Quarta-feira, 20 de fevereiro de 2013, um canal de televisão tem a brilhante de ideia de mostrar, poucos minutos antes do duelo tricolor no Engenhão, quatro ou seis crianças de cinco a oito anos brincando com uma bola nas dependências do estádio. Quatro ou seis garotos com camisas de times adversários que sorriam chutando uma bola azul que teimava quicar no chão. Mais brilhante ainda foram as sábias palavras dos apresentadores: “Este é um momento para ficar na história. Isso é o poder do futebol”. Uma quarta que começara com Champions League e se findaria com um duelo de gala na Taça Libertadores. O futebol faz sentido, a vida faz sentido.

“Se findaria”. Aquela quarta não acabou e nunca vai acabar. Quarta-feira, 20 de fevereiro de 2013, em um outro canal de tv, uma criança não corre, mas é socorrida. Não tem os mesmos cinco ou oito anos, mas adentra a sonhada adolescência. Não é tricolor, nem do sul, nem do rio, é San, de San José, boliviano, que há pouco anos aprendeu que quando uma bola ultrapassa a linha é gol, é hora de gritar, de comemorar. Recente aluno de uma escola em que se levanta bandeira, onde se carrega uma paixão, se movem corações e se ultrapassa a fé. Menino, que como nós, foi presenteado pelos pais na infância com a camisa do time de coração. Que canta, que xinga, que vai ao estádio, que chora e ri pelo simples gesto de ver a bola balançar uma rede. Que é carregado, que perde sangue e que luta pela vida. Que não resiste, que morre, ali onde lhe ensinaram que a sorte costuma estar presente. Não a dele. Morre. O futebol perde o sentido, a vida perde o sentido.

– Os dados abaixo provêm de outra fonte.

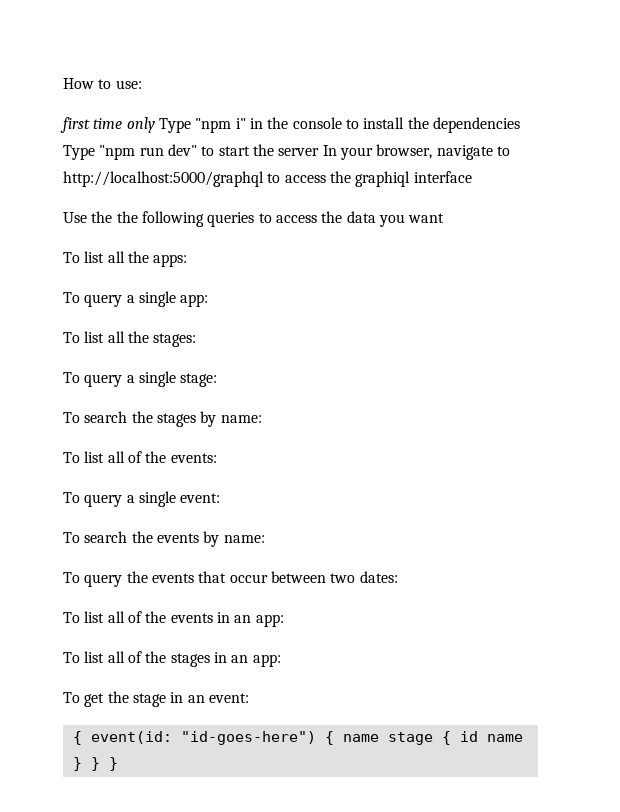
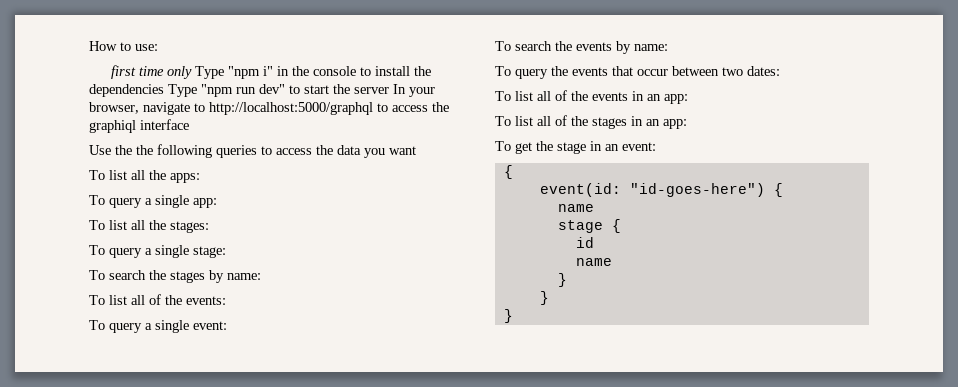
(82, 738) none -> (513, 172) //
[342,734,379,742] name -> [557,204,594,212] // name //
(451, 738) none -> (621, 226) //
[486,734,523,742] [72,757,100,771] name } } -> [575,258,612,266] [557,273,567,287] [539,291,549,305] // name // } // } //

Quantos de nós já não presenteamos sobrinhos e filhos com camisas e bolas de nossas paixões? Quantos de nós já não sonhamos levá-los aos estádios? É lindo ver o filho gritar o nome do time, que assim como ele, você ama. E o que o pai de uma criança pensa neste momento? A dor, a incerteza e a perda o cerca. Fatalidade, torcida, culposo, doloso, Corinthians, sinalizador, enfim, nada mais importa. Uma vida chegou ao fim aos 14 anos de idade, pouco depois do apito inicial. Não nas praças de guerras do mundo, mas em um estádio de futebol, aonde certamente procuramos a alegria, um garoto boliviano encontrou a morte, o fim. E não morre o menino, morrem os pais, a torcida, a cidade, morrem os avós, tios, irmãos, amigos, morre eu, morre você, morre o futebol.  



Em homenagem ao menino Kevin Espada, de 14 anos, que morreu durante a partida entre San José e Corinthians pela Libertadores. Kevin teve perda de massa encefálica por ter sido atingido por um tubo plástico de um rojão soltado pela torcida adversária.